They're not exactly wonderful

Elbrus%201.png
 
Tragically, they no longer have DEC to swipe from.

That said, I'm all for less homogeneity in computers, even if it is only happening thanks to Putin's paranoid isolationist policies.
 
It would have made more sense if the manufacturing plant was in Russia. Overpriced and slow but at least the entire production chain would be kept in country. The references I see say the actual production is done by TSMC.
 
Wouldn't it be weird if they produced cpus, in-house, that smeared the floor with intel and amd?

In one sense, they have. Elbrus is using a 90 nano-meter process so the die size must be enormous and the power consumption outrageous. It has the same transistor count as a quad core Phenom II built on 45 nm. Not having those two process shrinks would suggest quadrupling of both die size and power consumption. Working at all at 800 MHz is impressive.
 
I wonder how many of the x86 extensions it supports. MMX and SSE are pretty much essential.
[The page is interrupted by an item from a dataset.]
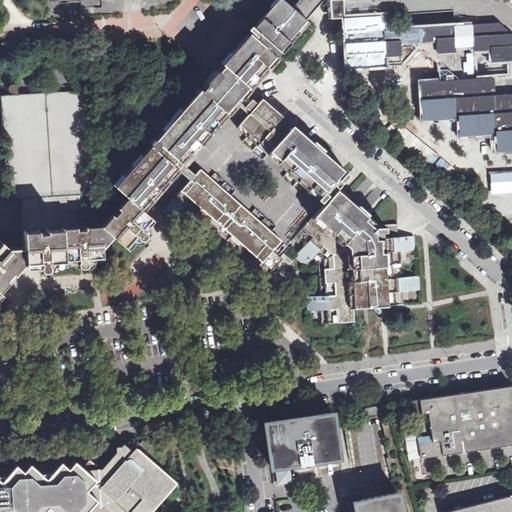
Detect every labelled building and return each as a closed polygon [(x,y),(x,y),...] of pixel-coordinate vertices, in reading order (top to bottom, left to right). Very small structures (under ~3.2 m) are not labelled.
[(0,290),(0,291),(0,290),(0,289),(3,286),(8,280),(9,281),(9,280),(7,279),(12,272),(15,274),(15,273),(25,262),(26,262),(26,261),(40,260),(40,261),(41,261),(40,265),(40,267),(42,269),(43,270),(45,270),(47,269),(49,266),(49,263),(47,261),(47,260),(48,260),(48,261),(49,261),(49,260),(64,259),(64,264),(65,264),(65,259),(78,258),(78,259),(80,258),(79,262),(79,265),(81,267),(84,267),(87,266),(88,264),(88,261),(86,259),(86,257),(87,257),(87,258),(88,258),(88,257),(102,256),(102,257),(103,257),(102,247),(112,235),(125,247),(125,246),(135,234),(135,235),(136,234),(137,235),(138,237),(140,238),(142,239),(144,238),(146,237),(146,235),(146,232),(144,230),(141,229),(140,228),(141,228),(142,228),(141,227),(150,217),(151,218),(151,217),(143,210),(144,210),(142,208),(145,204),(176,168),(190,179),(165,208),(175,217),(185,205),(205,223),(195,235),(216,253),(226,241),(246,259),(236,270),(246,279),(256,268),(266,277),(282,259),(272,250),(275,247),(283,254),(297,238),(302,243),(304,245),(294,256),(305,266),(313,256),(319,261),(319,272),(321,296),(306,297),(307,310),(326,309),(326,323),(354,321),(353,307),(383,306),(403,304),(402,291),(420,290),(419,276),(401,277),(399,251),(415,250),(414,236),(379,238),(378,231),(382,227),(377,223),(372,229),(362,220),(366,215),(356,207),(336,189),(336,188),(349,174),(343,169),(340,171),(300,136),(302,134),(281,116),(280,118),(259,100),(251,110),(249,108),(253,102),(251,100),(243,109),(237,103),(259,78),(257,77),(264,69),(266,67),(268,68),(277,57),(275,56),(277,53),(279,51),(281,53),(290,42),(289,41),(297,31),(299,32),(304,27),(308,22),(293,9),(283,0),(280,0),(241,44),(239,47),(217,71),(215,69),(205,81),(207,83),(192,101),(175,120),(145,94),(127,115),(148,133),(157,123),(165,131),(120,182),(117,186),(115,184),(114,185),(127,196),(102,225),(86,226),(86,225),(85,225),(83,194),(97,193),(90,90),(80,90),(18,94),(18,88),(17,87),(16,85),(15,84),(13,84),(11,84),(9,85),(8,87),(8,88),(9,90),(10,92),(12,93),(15,93),(15,94),(1,95),(7,199),(21,198),(22,207),(23,223),(24,245),(24,247),(9,248),(1,240),(1,241),(0,242),(0,290)] [(342,16),(341,0),(328,0),(330,17),(342,16)] [(511,0),(502,0),(511,8),(511,0)] [(511,33),(499,22),(451,25),(391,48),(384,16),(374,16),(350,36),(353,86),(393,84),(393,73),(418,72),(425,64),(444,81),(445,98),(428,100),(430,136),(465,134),(466,152),(485,150),(503,150),(504,168),(511,167),(511,33)] [(511,388),(511,385),(412,400),(420,458),(511,444),(511,388)] [(379,414),(378,405),(363,407),(365,416),(379,414)] [(339,457),(333,412),(264,422),(271,467),(339,457)] [(0,511),(151,511),(178,483),(169,475),(170,472),(172,468),(173,461),(172,456),(170,452),(167,448),(162,445),(158,443),(152,443),(147,444),(142,447),(139,449),(136,446),(132,450),(123,443),(122,445),(116,446),(117,451),(102,468),(99,468),(89,459),(85,464),(82,461),(79,464),(74,459),(67,466),(60,460),(56,465),(53,463),(50,466),(48,464),(42,465),(40,466),(37,463),(34,467),(29,462),(23,470),(15,462),(11,468),(8,465),(5,469),(3,467),(0,467),(0,511)] [(290,481),(289,470),(277,471),(279,482),(290,481)] [(401,511),(398,492),(353,501),(355,511),(401,511)] [(511,511),(511,494),(444,511),(443,511),(511,511)]
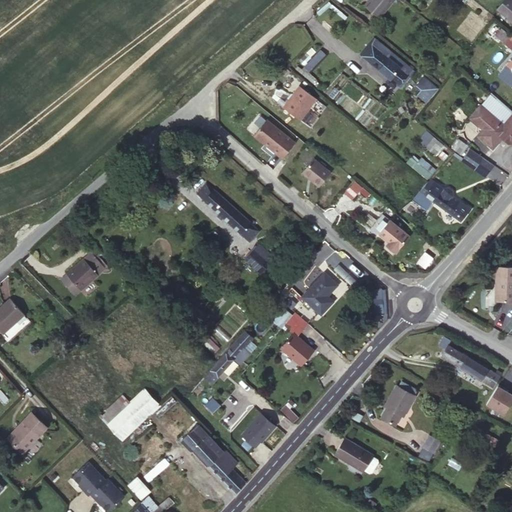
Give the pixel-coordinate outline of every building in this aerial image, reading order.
[(368,0),(365,5),(379,17),(393,0),(368,0)] [(511,0),(503,0),(496,9),(511,21),(511,0)] [(495,36),(503,43),(507,39),(498,32),(495,36)] [(507,39),(503,43),(511,50),(511,33),(507,39)] [(376,40),(362,56),(396,84),(410,68),(376,40)] [(312,72),(328,55),(320,48),(304,65),(312,72)] [(511,71),(505,66),(501,71),(511,80),(511,71)] [(345,78),(338,87),(350,97),(357,88),(345,78)] [(430,88),(422,98),(425,100),(436,88),(424,78),(417,86),(420,89),(425,84),(430,88)] [(417,93),(422,98),(430,88),(425,84),(420,89),(417,93)] [(299,86),(286,103),(291,107),(289,111),(300,119),(315,98),(299,86)] [(369,96),(361,105),(374,116),(382,107),(369,96)] [(474,131),(478,134),(493,116),(480,105),(469,117),(477,124),(475,125),(474,131)] [(493,116),(478,134),(477,135),(493,148),(502,137),(509,143),(511,143),(511,142),(511,113),(502,125),(493,116)] [(293,144),(265,122),(252,138),(281,160),(293,144)] [(300,124),(295,130),(312,143),(316,136),(300,124)] [(437,154),(445,144),(425,130),(418,140),(437,154)] [(454,150),(460,156),(467,146),(461,140),(454,150)] [(470,147),(462,159),(473,167),(482,156),(470,147)] [(435,169),(416,151),(406,161),(426,179),(435,169)] [(482,156),(473,167),(485,176),(493,164),(482,156)] [(312,160),(301,174),(317,187),(329,173),(312,160)] [(397,173),(389,181),(395,187),(397,184),(409,196),(415,190),(397,173)] [(353,197),(363,187),(355,180),(346,189),(353,197)] [(433,181),(432,180),(421,191),(422,193),(433,181)] [(424,194),(417,202),(424,207),(430,198),(460,220),(466,211),(468,212),(470,208),(453,196),(452,190),(448,187),(443,188),(433,181),(422,193),(424,194)] [(206,184),(198,193),(250,240),(258,231),(213,190),(206,184)] [(370,228),(378,234),(388,220),(381,214),(370,228)] [(388,220),(378,234),(389,243),(386,247),(395,254),(409,237),(388,220)] [(316,268),(334,251),(326,243),(308,259),(316,268)] [(257,269),(270,254),(259,244),(246,259),(257,269)] [(97,249),(91,254),(96,259),(101,254),(97,249)] [(96,259),(91,254),(90,253),(67,274),(81,290),(104,269),(96,259)] [(511,267),(497,266),(495,300),(511,300),(511,267)] [(324,273),(302,296),(320,314),(333,301),(327,295),(337,284),(324,273)] [(493,287),(485,288),(487,301),(495,300),(493,287)] [(10,298),(0,307),(0,329),(3,333),(24,314),(10,298)] [(280,305),(270,318),(280,325),(290,312),(280,305)] [(293,311),(284,324),(299,334),(308,321),(293,311)] [(248,326),(243,332),(251,339),(256,334),(248,326)] [(226,352),(233,359),(251,339),(243,332),(226,352)] [(294,333),(280,347),(301,365),(314,350),(294,333)] [(446,348),(442,355),(493,386),(502,372),(497,370),(495,373),(447,345),(450,340),(443,336),(438,344),(446,348)] [(233,359),(226,352),(215,364),(205,376),(212,382),(233,359)] [(415,395),(396,384),(384,406),(386,407),(381,417),(394,425),(400,415),(403,416),(415,395)] [(504,388),(498,384),(486,404),(503,414),(511,399),(511,395),(503,390),(504,388)] [(145,389),(108,423),(122,438),(159,404),(145,389)] [(32,412),(14,430),(16,431),(9,438),(23,452),(47,427),(32,412)] [(275,426),(260,413),(242,434),(256,446),(275,426)] [(209,465),(235,493),(245,482),(232,468),(237,463),(225,450),(224,451),(199,425),(183,440),(192,449),(208,466),(209,465)] [(493,427),(490,434),(499,439),(502,432),(493,427)] [(16,431),(14,430),(7,437),(9,438),(16,431)] [(428,434),(418,455),(430,461),(440,439),(428,434)] [(345,437),(335,453),(363,469),(364,468),(372,455),(372,454),(345,437)] [(189,451),(192,449),(183,440),(181,442),(189,451)] [(377,458),(372,455),(364,468),(369,471),(372,471),(378,460),(377,458)] [(149,482),(170,463),(164,456),(143,475),(149,482)] [(106,479),(89,460),(74,475),(85,487),(84,488),(89,494),(91,492),(106,479)] [(108,477),(106,479),(91,492),(97,498),(97,497),(109,509),(125,495),(108,477)] [(136,478),(129,485),(141,499),(148,492),(136,478)]
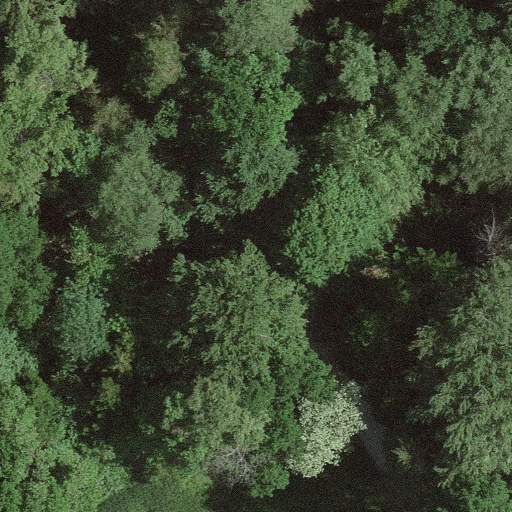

SSE2 would be very useful.
 
Tragically, they no longer have DEC to swipe from.

That said, I'm all for less homogeneity in computers, even if it is only happening thanks to Putin's paranoid isolationist policies.

Hear, hear! This is good for everyone.

So the processor runs x86 under emulation: is it SPARC?
 
It may not be as bad as you think: see, for example, Transmeta Crusoe and Efficeon. Clock for clock, they were slower, but they also used substantially less power at the time.

For another example of VLIW that didn't suck, see Apollo PRISM, which HP cancelled after purchasing Apollo but used some aspects of in PA-RISC.
 
Strange. I wonder what the performance hit is. It was horrific for Itanium.

Itanium's hardware x86 was very bad.
The hybrid software JIT that Microsoft put in Windows was a lot better. Eg, an 1.5 GHz Itanium would perform about as well as a 1.5 GHz Xeon.
Which is actually better than Crusoe I suppose.

I guess a lot of it would depend on just how good the x86 emulation software is.